So, I’ve previously mentioned a couple other books I read over the holidays:  The Ghost Map by Steven Johnson and Left to Tell by Immaculee Ilibagiza.  Both were excellent.

I also finally finished a book I’d been working on for months, The Counter-Revolution of Science by Friedrich Hayek.  This was one of those incredibly dense books, similar to Human Action by Ludwig von Mises (though this one, blessedly, is much, much shorter) that are valuable to have in mind for those times when we think we’re just waaayyy too smart.  Nothing like a book where you’re routinely thinking, “Yeah, I’m pretty sure I get that — maybe…,” to put you in your place intellectually.  But it was a good summary of the corrosive influence of folks like Saint-Simon, Comte, and Hegel on society even today.
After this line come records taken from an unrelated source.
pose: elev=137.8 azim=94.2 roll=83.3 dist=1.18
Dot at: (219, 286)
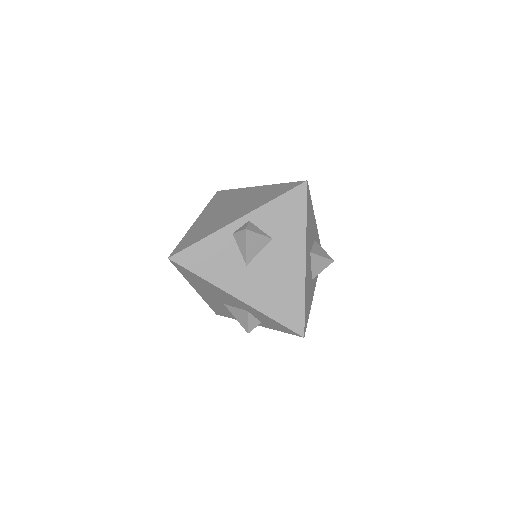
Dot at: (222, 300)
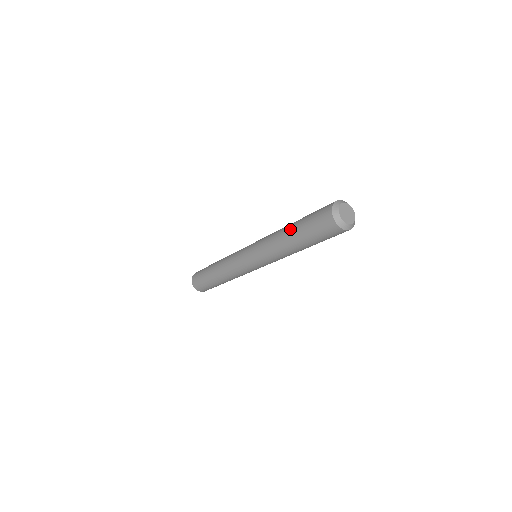
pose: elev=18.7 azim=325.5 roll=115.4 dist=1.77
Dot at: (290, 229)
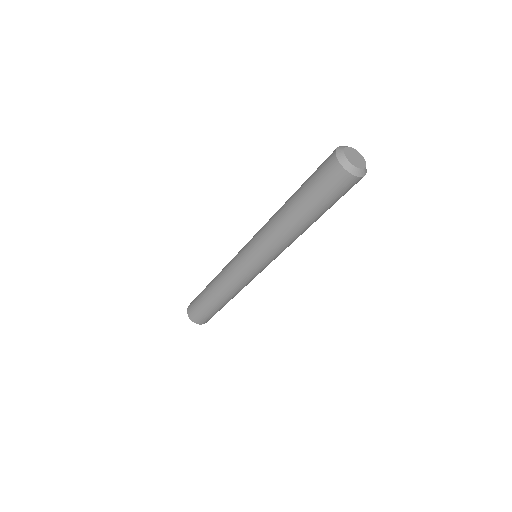
Dot at: (290, 204)
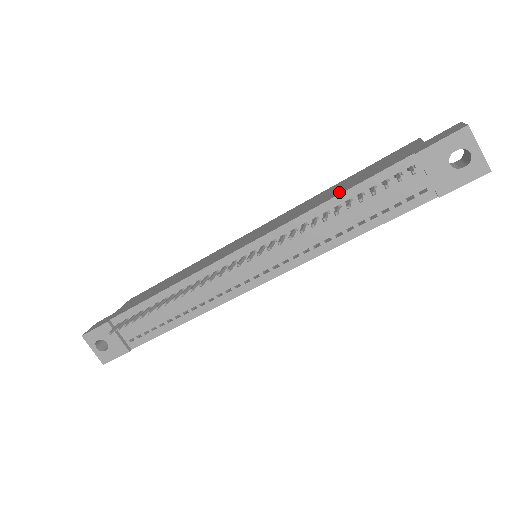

Best of all, I got to re-read a book I’d enjoyed as a boy — and then some.  My Side of the Mountain by Jean Craighead George was about a teenage boy who runs away from home in New York City to live in the wild on ancestral family land in the Catskill mountains.  In tracking down a copy to buy, I discovered that it was available in a single-volume trilogy with two of George’s sequels (of which I’d previously been unaware), On the Far Side of the Mountain and Frightful’s Mountain.  Well, the first book was as riveting as I remembered, though I remembered far less of the details than I might have imagined.  The other two books were very good too, though they got increasingly preachy, and by the end the main human characters at times seemed mere mouthpieces for environmental activism.  (That Robert F. Kennedy Jr. wrote the introduction to the last one speaks volumes.)  Still, they were all very good stories, and just when the preachiness seemed ready to overwhelm the tale, it would blessedly recede.